▶ **The task**
Reproduce all of the data below word for word, with no changes.

(Raw data)
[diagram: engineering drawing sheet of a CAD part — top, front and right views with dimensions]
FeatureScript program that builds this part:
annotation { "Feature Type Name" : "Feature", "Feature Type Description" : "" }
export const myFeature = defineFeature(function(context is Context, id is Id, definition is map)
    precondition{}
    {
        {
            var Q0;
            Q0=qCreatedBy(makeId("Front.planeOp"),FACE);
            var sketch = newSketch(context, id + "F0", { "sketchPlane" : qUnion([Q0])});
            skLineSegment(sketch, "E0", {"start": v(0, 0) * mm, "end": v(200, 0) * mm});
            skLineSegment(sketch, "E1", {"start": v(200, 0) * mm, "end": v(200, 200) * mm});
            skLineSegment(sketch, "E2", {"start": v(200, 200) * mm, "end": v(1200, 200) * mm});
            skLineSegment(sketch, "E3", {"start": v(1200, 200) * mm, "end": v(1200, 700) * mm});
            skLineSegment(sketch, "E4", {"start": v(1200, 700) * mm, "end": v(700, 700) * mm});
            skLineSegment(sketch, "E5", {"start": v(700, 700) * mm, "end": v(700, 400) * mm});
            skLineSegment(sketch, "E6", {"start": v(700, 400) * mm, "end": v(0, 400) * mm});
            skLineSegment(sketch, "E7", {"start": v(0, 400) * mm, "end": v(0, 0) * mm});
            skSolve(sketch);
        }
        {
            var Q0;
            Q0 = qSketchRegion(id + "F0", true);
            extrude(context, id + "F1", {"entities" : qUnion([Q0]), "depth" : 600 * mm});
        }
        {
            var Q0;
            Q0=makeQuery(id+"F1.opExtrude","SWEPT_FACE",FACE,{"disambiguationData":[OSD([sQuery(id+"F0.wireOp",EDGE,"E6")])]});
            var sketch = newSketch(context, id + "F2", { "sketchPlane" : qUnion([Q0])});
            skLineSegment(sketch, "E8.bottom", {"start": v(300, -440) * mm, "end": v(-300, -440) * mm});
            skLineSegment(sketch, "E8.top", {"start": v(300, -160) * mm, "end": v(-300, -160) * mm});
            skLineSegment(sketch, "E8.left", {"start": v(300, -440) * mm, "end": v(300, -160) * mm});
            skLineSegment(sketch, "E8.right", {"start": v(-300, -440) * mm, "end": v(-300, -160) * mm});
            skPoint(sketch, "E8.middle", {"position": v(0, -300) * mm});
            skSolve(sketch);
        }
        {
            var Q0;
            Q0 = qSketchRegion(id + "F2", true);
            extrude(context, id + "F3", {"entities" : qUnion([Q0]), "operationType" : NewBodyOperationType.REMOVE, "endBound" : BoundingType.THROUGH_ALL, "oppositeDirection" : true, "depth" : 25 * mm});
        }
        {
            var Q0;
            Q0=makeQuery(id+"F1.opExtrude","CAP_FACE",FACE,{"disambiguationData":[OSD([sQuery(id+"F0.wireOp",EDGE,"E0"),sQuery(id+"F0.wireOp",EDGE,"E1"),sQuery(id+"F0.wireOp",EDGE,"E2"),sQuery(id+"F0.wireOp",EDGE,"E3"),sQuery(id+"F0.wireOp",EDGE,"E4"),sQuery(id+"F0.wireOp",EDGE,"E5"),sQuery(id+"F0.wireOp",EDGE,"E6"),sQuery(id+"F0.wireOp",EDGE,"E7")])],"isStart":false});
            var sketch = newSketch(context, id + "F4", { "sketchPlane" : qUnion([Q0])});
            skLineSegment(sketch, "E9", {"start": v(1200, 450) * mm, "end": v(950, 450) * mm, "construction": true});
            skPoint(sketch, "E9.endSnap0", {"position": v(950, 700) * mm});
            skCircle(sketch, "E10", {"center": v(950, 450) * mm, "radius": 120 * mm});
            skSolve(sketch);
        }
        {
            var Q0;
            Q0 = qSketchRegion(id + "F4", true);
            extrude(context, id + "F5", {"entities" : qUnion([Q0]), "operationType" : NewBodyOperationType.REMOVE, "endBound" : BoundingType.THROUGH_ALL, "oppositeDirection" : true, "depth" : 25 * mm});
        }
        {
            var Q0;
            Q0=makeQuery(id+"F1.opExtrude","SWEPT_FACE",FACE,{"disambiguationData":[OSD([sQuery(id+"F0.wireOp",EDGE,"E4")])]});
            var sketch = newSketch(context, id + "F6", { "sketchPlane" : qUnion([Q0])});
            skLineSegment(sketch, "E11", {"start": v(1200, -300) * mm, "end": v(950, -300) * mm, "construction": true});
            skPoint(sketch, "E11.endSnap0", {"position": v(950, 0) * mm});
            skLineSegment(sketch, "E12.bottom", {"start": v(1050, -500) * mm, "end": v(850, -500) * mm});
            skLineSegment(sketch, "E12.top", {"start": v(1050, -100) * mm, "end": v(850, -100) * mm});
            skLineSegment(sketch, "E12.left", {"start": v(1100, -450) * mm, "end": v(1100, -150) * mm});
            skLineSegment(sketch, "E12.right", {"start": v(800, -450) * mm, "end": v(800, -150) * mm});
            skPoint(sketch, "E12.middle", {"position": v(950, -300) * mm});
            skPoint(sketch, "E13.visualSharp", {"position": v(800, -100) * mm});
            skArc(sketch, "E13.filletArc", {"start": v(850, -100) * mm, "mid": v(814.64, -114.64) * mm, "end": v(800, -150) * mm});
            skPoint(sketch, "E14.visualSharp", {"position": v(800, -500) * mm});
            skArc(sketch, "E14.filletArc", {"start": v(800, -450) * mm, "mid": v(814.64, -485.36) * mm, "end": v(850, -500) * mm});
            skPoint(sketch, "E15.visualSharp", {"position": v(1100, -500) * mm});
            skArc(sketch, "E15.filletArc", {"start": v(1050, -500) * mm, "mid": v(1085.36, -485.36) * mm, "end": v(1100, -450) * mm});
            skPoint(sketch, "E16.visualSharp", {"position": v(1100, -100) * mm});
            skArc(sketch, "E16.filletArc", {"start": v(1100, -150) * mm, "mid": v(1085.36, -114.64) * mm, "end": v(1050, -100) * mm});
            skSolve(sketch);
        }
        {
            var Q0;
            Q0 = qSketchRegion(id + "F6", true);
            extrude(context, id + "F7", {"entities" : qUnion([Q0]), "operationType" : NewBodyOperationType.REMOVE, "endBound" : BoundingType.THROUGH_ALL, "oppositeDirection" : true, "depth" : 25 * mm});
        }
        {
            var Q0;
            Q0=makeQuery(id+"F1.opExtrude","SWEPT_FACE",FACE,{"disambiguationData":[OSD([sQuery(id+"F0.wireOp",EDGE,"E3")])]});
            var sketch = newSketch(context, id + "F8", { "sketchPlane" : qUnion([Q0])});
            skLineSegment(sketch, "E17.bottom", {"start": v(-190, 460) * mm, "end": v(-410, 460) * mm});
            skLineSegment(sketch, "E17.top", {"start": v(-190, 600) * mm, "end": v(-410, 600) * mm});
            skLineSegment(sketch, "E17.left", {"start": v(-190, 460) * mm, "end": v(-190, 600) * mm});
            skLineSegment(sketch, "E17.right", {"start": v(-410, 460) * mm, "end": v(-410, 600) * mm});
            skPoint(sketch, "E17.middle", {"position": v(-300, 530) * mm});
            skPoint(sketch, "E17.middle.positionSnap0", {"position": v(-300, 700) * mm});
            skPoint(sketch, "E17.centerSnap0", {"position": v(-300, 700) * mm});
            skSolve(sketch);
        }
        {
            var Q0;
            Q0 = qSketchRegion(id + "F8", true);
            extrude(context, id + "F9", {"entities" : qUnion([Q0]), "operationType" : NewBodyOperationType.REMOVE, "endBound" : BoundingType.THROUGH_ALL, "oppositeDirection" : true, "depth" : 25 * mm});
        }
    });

▶ **Task result**
[diagram: engineering drawing sheet of a CAD part — top, front and right views with dimensions]
FeatureScript program that builds this part:
annotation { "Feature Type Name" : "Feature", "Feature Type Description" : "" }
export const myFeature = defineFeature(function(context is Context, id is Id, definition is map)
    precondition{}
    {
        {
            var Q0;
            Q0=qCreatedBy(makeId("Front.planeOp"),FACE);
            var sketch = newSketch(context, id + "F0", { "sketchPlane" : qUnion([Q0])});
            skLineSegment(sketch, "E0", {"start": v(0, 0) * mm, "end": v(200, 0) * mm});
            skLineSegment(sketch, "E1", {"start": v(200, 0) * mm, "end": v(200, 200) * mm});
            skLineSegment(sketch, "E2", {"start": v(200, 200) * mm, "end": v(1200, 200) * mm});
            skLineSegment(sketch, "E3", {"start": v(1200, 200) * mm, "end": v(1200, 700) * mm});
            skLineSegment(sketch, "E4", {"start": v(1200, 700) * mm, "end": v(700, 700) * mm});
            skLineSegment(sketch, "E5", {"start": v(700, 700) * mm, "end": v(700, 400) * mm});
            skLineSegment(sketch, "E6", {"start": v(700, 400) * mm, "end": v(0, 400) * mm});
            skLineSegment(sketch, "E7", {"start": v(0, 400) * mm, "end": v(0, 0) * mm});
            skSolve(sketch);
        }
        {
            var Q0;
            Q0 = qSketchRegion(id + "F0", true);
            extrude(context, id + "F1", {"entities" : qUnion([Q0]), "depth" : 600 * mm});
        }
        {
            var Q0;
            Q0=makeQuery(id+"F1.opExtrude","SWEPT_FACE",FACE,{"disambiguationData":[OSD([sQuery(id+"F0.wireOp",EDGE,"E6")])]});
            var sketch = newSketch(context, id + "F2", { "sketchPlane" : qUnion([Q0])});
            skLineSegment(sketch, "E8.bottom", {"start": v(300, -440) * mm, "end": v(-300, -440) * mm});
            skLineSegment(sketch, "E8.top", {"start": v(300, -160) * mm, "end": v(-300, -160) * mm});
            skLineSegment(sketch, "E8.left", {"start": v(300, -440) * mm, "end": v(300, -160) * mm});
            skLineSegment(sketch, "E8.right", {"start": v(-300, -440) * mm, "end": v(-300, -160) * mm});
            skPoint(sketch, "E8.middle", {"position": v(0, -300) * mm});
            skSolve(sketch);
        }
        {
            var Q0;
            Q0 = qSketchRegion(id + "F2", true);
            extrude(context, id + "F3", {"entities" : qUnion([Q0]), "operationType" : NewBodyOperationType.REMOVE, "endBound" : BoundingType.THROUGH_ALL, "oppositeDirection" : true, "depth" : 25 * mm});
        }
        {
            var Q0;
            Q0=makeQuery(id+"F1.opExtrude","CAP_FACE",FACE,{"disambiguationData":[OSD([sQuery(id+"F0.wireOp",EDGE,"E0"),sQuery(id+"F0.wireOp",EDGE,"E1"),sQuery(id+"F0.wireOp",EDGE,"E2"),sQuery(id+"F0.wireOp",EDGE,"E3"),sQuery(id+"F0.wireOp",EDGE,"E4"),sQuery(id+"F0.wireOp",EDGE,"E5"),sQuery(id+"F0.wireOp",EDGE,"E6"),sQuery(id+"F0.wireOp",EDGE,"E7")])],"isStart":false});
            var sketch = newSketch(context, id + "F4", { "sketchPlane" : qUnion([Q0])});
            skLineSegment(sketch, "E9", {"start": v(1200, 450) * mm, "end": v(950, 450) * mm, "construction": true});
            skPoint(sketch, "E9.endSnap0", {"position": v(950, 700) * mm});
            skCircle(sketch, "E10", {"center": v(950, 450) * mm, "radius": 120 * mm});
            skSolve(sketch);
        }
        {
            var Q0;
            Q0 = qSketchRegion(id + "F4", true);
            extrude(context, id + "F5", {"entities" : qUnion([Q0]), "operationType" : NewBodyOperationType.REMOVE, "endBound" : BoundingType.THROUGH_ALL, "oppositeDirection" : true, "depth" : 25 * mm});
        }
        {
            var Q0;
            Q0=makeQuery(id+"F1.opExtrude","SWEPT_FACE",FACE,{"disambiguationData":[OSD([sQuery(id+"F0.wireOp",EDGE,"E4")])]});
            var sketch = newSketch(context, id + "F6", { "sketchPlane" : qUnion([Q0])});
            skLineSegment(sketch, "E11", {"start": v(1200, -300) * mm, "end": v(950, -300) * mm, "construction": true});
            skPoint(sketch, "E11.endSnap0", {"position": v(950, 0) * mm});
            skLineSegment(sketch, "E12.bottom", {"start": v(1050, -500) * mm, "end": v(850, -500) * mm});
            skLineSegment(sketch, "E12.top", {"start": v(1050, -100) * mm, "end": v(850, -100) * mm});
            skLineSegment(sketch, "E12.left", {"start": v(1100, -450) * mm, "end": v(1100, -150) * mm});
            skLineSegment(sketch, "E12.right", {"start": v(800, -450) * mm, "end": v(800, -150) * mm});
            skPoint(sketch, "E12.middle", {"position": v(950, -300) * mm});
            skPoint(sketch, "E13.visualSharp", {"position": v(800, -100) * mm});
            skArc(sketch, "E13.filletArc", {"start": v(850, -100) * mm, "mid": v(814.64, -114.64) * mm, "end": v(800, -150) * mm});
            skPoint(sketch, "E14.visualSharp", {"position": v(800, -500) * mm});
            skArc(sketch, "E14.filletArc", {"start": v(800, -450) * mm, "mid": v(814.64, -485.36) * mm, "end": v(850, -500) * mm});
            skPoint(sketch, "E15.visualSharp", {"position": v(1100, -500) * mm});
            skArc(sketch, "E15.filletArc", {"start": v(1050, -500) * mm, "mid": v(1085.36, -485.36) * mm, "end": v(1100, -450) * mm});
            skPoint(sketch, "E16.visualSharp", {"position": v(1100, -100) * mm});
            skArc(sketch, "E16.filletArc", {"start": v(1100, -150) * mm, "mid": v(1085.36, -114.64) * mm, "end": v(1050, -100) * mm});
            skSolve(sketch);
        }
        {
            var Q0;
            Q0 = qSketchRegion(id + "F6", true);
            extrude(context, id + "F7", {"entities" : qUnion([Q0]), "operationType" : NewBodyOperationType.REMOVE, "endBound" : BoundingType.THROUGH_ALL, "oppositeDirection" : true, "depth" : 25 * mm});
        }
        {
            var Q0;
            Q0=makeQuery(id+"F1.opExtrude","SWEPT_FACE",FACE,{"disambiguationData":[OSD([sQuery(id+"F0.wireOp",EDGE,"E3")])]});
            var sketch = newSketch(context, id + "F8", { "sketchPlane" : qUnion([Q0])});
            skLineSegment(sketch, "E17.bottom", {"start": v(-190, 460) * mm, "end": v(-410, 460) * mm});
            skLineSegment(sketch, "E17.top", {"start": v(-190, 600) * mm, "end": v(-410, 600) * mm});
            skLineSegment(sketch, "E17.left", {"start": v(-190, 460) * mm, "end": v(-190, 600) * mm});
            skLineSegment(sketch, "E17.right", {"start": v(-410, 460) * mm, "end": v(-410, 600) * mm});
            skPoint(sketch, "E17.middle", {"position": v(-300, 530) * mm});
            skPoint(sketch, "E17.middle.positionSnap0", {"position": v(-300, 700) * mm});
            skPoint(sketch, "E17.centerSnap0", {"position": v(-300, 700) * mm});
            skSolve(sketch);
        }
        {
            var Q0;
            Q0 = qSketchRegion(id + "F8", true);
            extrude(context, id + "F9", {"entities" : qUnion([Q0]), "operationType" : NewBodyOperationType.REMOVE, "endBound" : BoundingType.THROUGH_ALL, "oppositeDirection" : true, "depth" : 25 * mm});
        }
    });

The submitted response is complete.